Hyosung Heavy Industries wants to expand the factory’s annual capacity to 39,000 tons per year. The company did not cite a fixed deadline, saying it is a long-term goal.
The factory will take hydrogen gas naturally produced at Hyosung’s chemical plant in Ulsan and turn it into liquid form using Linde’s technology. Naturally produced as gas, hydrogen transforms into liquid form when at minus 252.7 degrees Celsius.
Liquefied hydrogen is much more cost-efficient to store and transport, as its volume is one-800th its natural gas form. Another advantage is that it can be used to charge faster, especially large vehicles like buses or trucks.
“Hydrogen energy will lay the foundations for revolutionizing our energy consumption pattern,“ said Hyosung Group Chairman Cho Hyun-joon.

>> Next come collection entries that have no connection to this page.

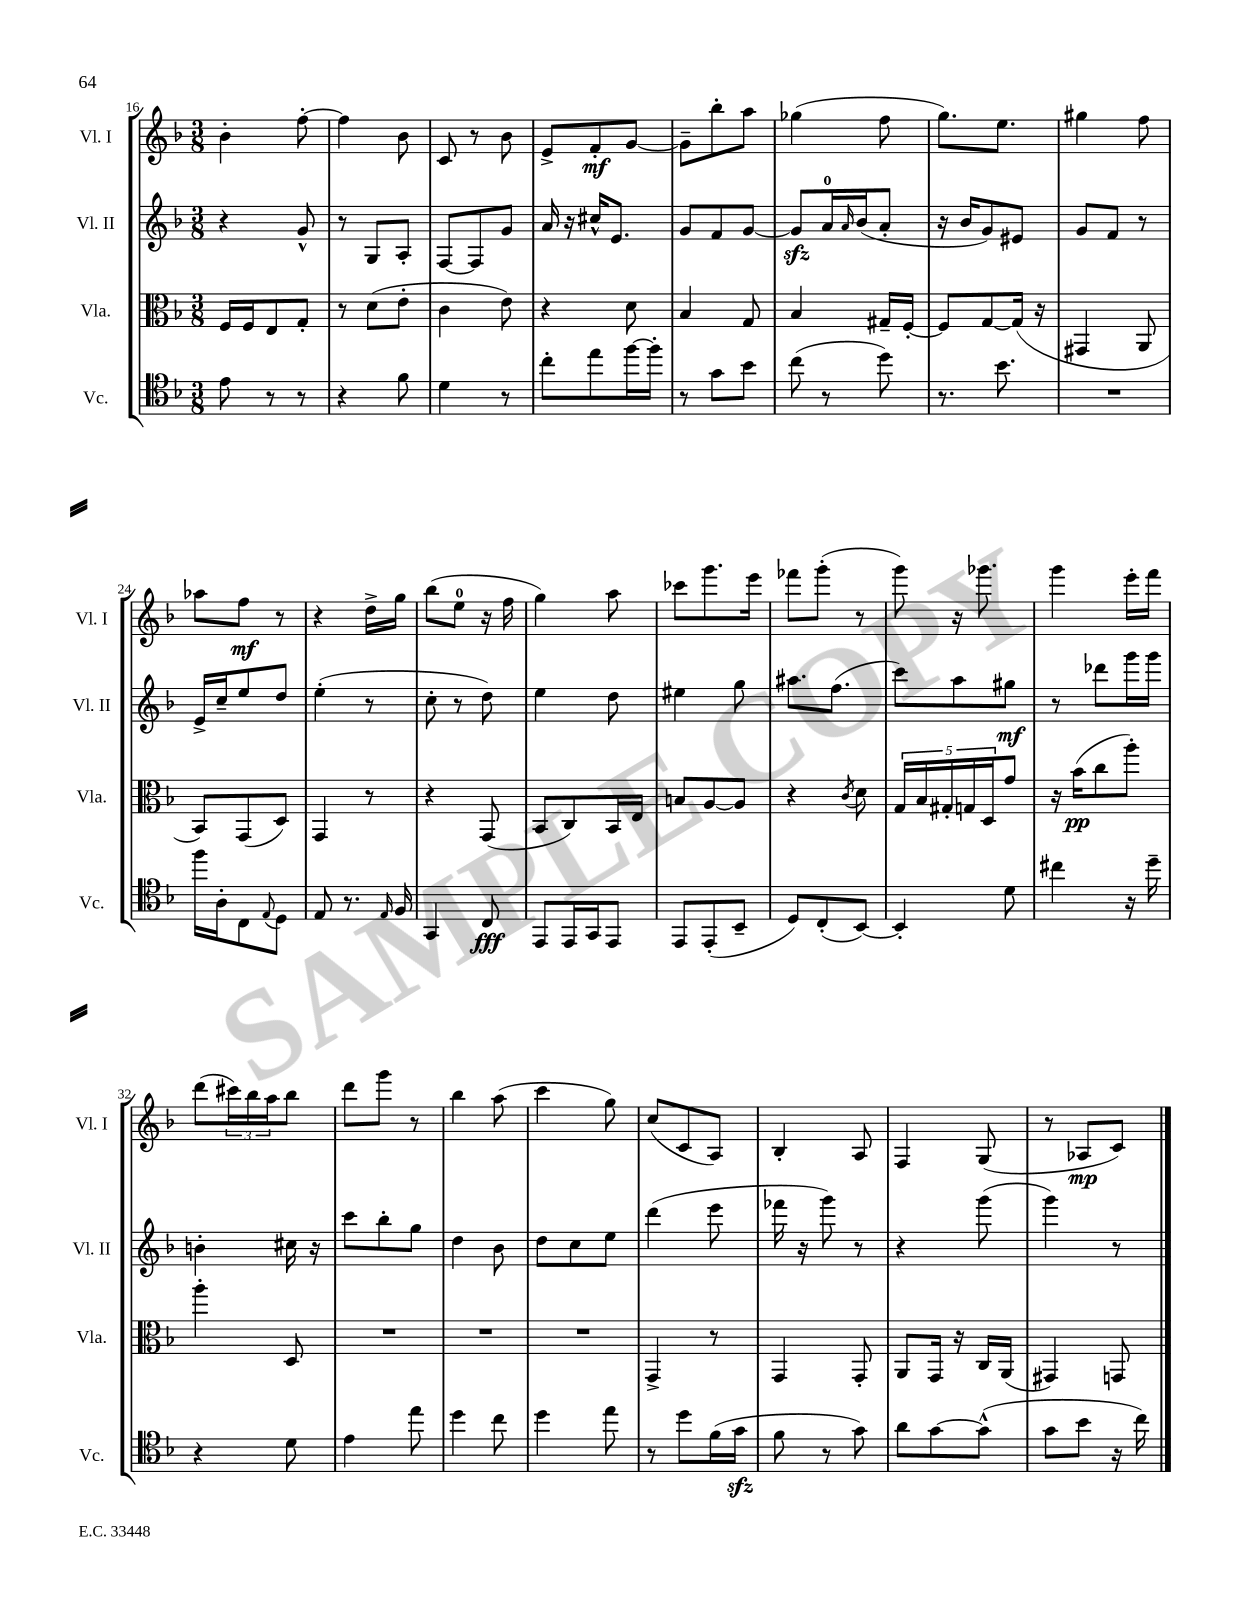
<<
\new StaffGroup <<
\new Staff = "s0" \with { instrumentName = "Vl. I" shortInstrumentName = "Vl. I" } {
    \clef treble \key f \major \numericTimeSignature \time 3/8
    bes'4-. f''8~-. |
    f''4 bes'8 |
    c'8 r8 bes'8 |
    e'8-> f'8-.\mf g'8~ |
    g'8-- bes''8-. a''8 |
    ges''4( f''8 |
    g''8.) e''8. |
    gis''4 f''8 |
    aes''8 f''8\mf r8 |
    r4 d''16-> g''16 |
    bes''8( e''8-0 r16 f''16 |
    g''4) a''8 |
    ces'''8 g'''8. e'''16 |
    fes'''8 g'''8-.( r8 |
    g'''8) r16 ges'''8. |
    g'''4 e'''16-. f'''16 |
    d'''8( \tuplet 3/2 { cis'''16) bes''16 a''16 } bes''8 |
    d'''8 g'''8 r8 |
    bes''4 a''8( |
    c'''4 g''8) |
    c''8( c'8 a8) |
    bes4-. a8 |
    f4 g8( |
    r8 aes8\mp c'8) \bar "|." |
}
\new Staff = "s1" \with { instrumentName = "Vl. II" shortInstrumentName = "Vl. II" } {
    \clef treble \key f \major \numericTimeSignature \time 3/8
    r4 g'8-^ |
    r8 g8 a8-. |
    f8~ f8 g'8 |
    a'16 r16 cis''16-^ e'8. |
    g'8 f'8 g'8~ |
    g'8\sfz a'16-0 \grace { a'16 } bes'16( a'8-. |
    r16 bes'16 g'8) eis'8 |
    g'8 f'8 r8 |
    e'16-> c''16-- e''8 d''8 |
    e''4-.( r8 |
    c''8-. r8 d''8) |
    e''4 d''8 |
    eis''4 g''8 |
    ais''8. f''8.( |
    c'''8) a''8 gis''8\mf |
    r8 des'''8 g'''16 g'''16 |
    b'4-. cis''16 r16 |
    c'''8 bes''8-. g''8 |
    d''4 bes'8 |
    d''8 c''8 e''8 |
    d'''4( e'''8 |
    fes'''16 r16 g'''8) r8 |
    r4 g'''8( |
    g'''4) r8 \bar "|." |
}
\new Staff = "s2" \with { instrumentName = "Vla." shortInstrumentName = "Vla." } {
    \clef alto \key f \major \numericTimeSignature \time 3/8
    f16 f16 e8 g8-. |
    r8 d'8( e'8-. |
    c'4 e'8) |
    r4 d'8 |
    bes4 g8 |
    bes4 gis16-- f16~-. |
    f8 g8~ g16( r16 |
    gis,4 a,8 |
    bes,8) g,8( d8) |
    g,4 r8 |
    r4 g,8( |
    bes,8 c8) bes,16 e16 |
    b8 a8~ a8 |
    r4 \acciaccatura { c'8 } d'8 |
    \tuplet 5/4 { g16 bes16 gis16-. g16 d16 } g'8 |
    r16 bes'16\pp( c''8 a''8-.) |
    a''4-. d8 |
    R4. |
    R4. |
    R4. |
    g,4-> r8 |
    g,4 g,8-. |
    a,8 g,16 r16 c16 a,16( |
    gis,4) g,8 \bar "|." |
}
\new Staff = "s3" \with { instrumentName = "Vc." shortInstrumentName = "Vc." } {
    \clef tenor \key f \major \numericTimeSignature \time 3/8
    e'8 r8 r8 |
    r4 f'8 |
    d'4 r8 |
    c''8-. e''8 f''16~ f''16-. |
    r8 g'8 bes'8 |
    c''8( r8 d''8) |
    r8. bes'8. |
    R4. |
    f''16 a16-. c8 \appoggiatura { e8 } d8 |
    e8 r8. \grace { e16 } f16 |
    g,4 c8\fff |
    e,8 e,16 g,16 e,8 |
    e,8 e,8-.( bes,8-- |
    d8) c8-.( bes,8~) |
    bes,4-. d'8 |
    cis''4 r16 d''16-- |
    r4 d'8 |
    e'4 e''8 |
    d''4 c''8 |
    d''4 e''8 |
    r8 d''8 f'16( g'16\sfz |
    f'8 r8 g'8) |
    a'8 g'8~ g'8-^( |
    g'8 bes'8 r16 c''16) \bar "|." |
}
>>
>>
\layout { \context { \Score currentBarNumber = #16 } }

“We will lead that paradigm shift through continuous investments. Hyosung’s early days trace back to Ulsan. I’m glad our new chapter for the next century starts here.”
Under an agreement signed in February, Hyosung Heavy Industries and Linde Korea established two joint ventures.
Linde Hydrogen Energy will take charge of producing liquefied hydrogen production and operate the Ulsan factory. Hyosung Hydrogen will oversee marketing of the factory’s output, including the installation of liquefied hydrogen charging stations in Korea.
In July 2020, the Korean government announced the goal of more than 1,200 hydrogen chargers in the country by 2030.
At the moment, Korea has around 50 hydrogen chargers nationwide for hydrogen-powered vehicles. Hyosung Heavy Industries is the largest operator in the country with 18 chargers, equivalent to 35 percent.
Hyosung and Linde’s factory is a big step in building Korea’s overall hydrogen ecosystem. No Korean company mass produces liquefied hydrogen. Every hydrogen charger at the moment uses hydrogen gas.
Apart from the Ulsan factory, Hyosung Group announced other big business initiatives that involves hydrogen during the groundbreaking event.
With Linde, Hyosung will develop technologies for making equipment for collecting and liquefying carbon dioxide that’s naturally produced in industries like petrochemicals and oil refineries. The Korean company will also push efforts to build equipment for “green” hydrogen, which refers to hydrogen made with renewable energy sources like solar and wind power.